TEXTO SELECIONADO:
========

Este episódio ficou conhecido como a revolução "Ronco da Abelha".
A idéia que a população tinha sobre esses registros era que eles tinham como objetivo manter o controle de negros e pobres para colocá-los em cativeiro. O Presidente da Província da Paraíba enviou um relatório à Assembléia Provincial descrevendo os fatos e ao mesmo tempo fazendo a sua avaliação a respeito. No seu ponto de vista, eram pessoas armadas nas ruas, cometendo atrocidades contra homens pacíficos e outros atos de loucura e selvageria, desobedecendo formalmente às autoridades. Em contrapartida, o Presidente enviou instruções às diferentes autoridades, no sentido de que, com "meios brandos", reprimissem esses motins e quando estes não resolvessem, o chefe de polícia fizesse o uso moderado e prudente da força , de modo que conseguisse restabelecer a ordem pública. (Pinto,1977) [fim da página 140]
Para cessar de uma vez com os enterros nas igrejas, os presidentes expediam circulares às delegacias determinando que se mantivesse a maior vigilância possível. Paralelamente, foram reiteradas ordens para nomear comissões que seriam auxiliadas com a liberação de verbas para a construção ou conclusão de cemitérios onde ainda eram necessários.
Essas providencias contribuíram decisivamente para diminuir o número de enterros nas igrejas.

========

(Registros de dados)
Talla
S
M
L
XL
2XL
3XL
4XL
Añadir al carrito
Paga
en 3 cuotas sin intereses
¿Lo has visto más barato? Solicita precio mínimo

========

A TAREFA:
De acordo com o texto selecionado, qual era, na ideia da população, o objetivo dos registros?

RESULTADO DO EXERCÍCIO:
Manter o controle de negros e pobres para colocá-los em cativeiro.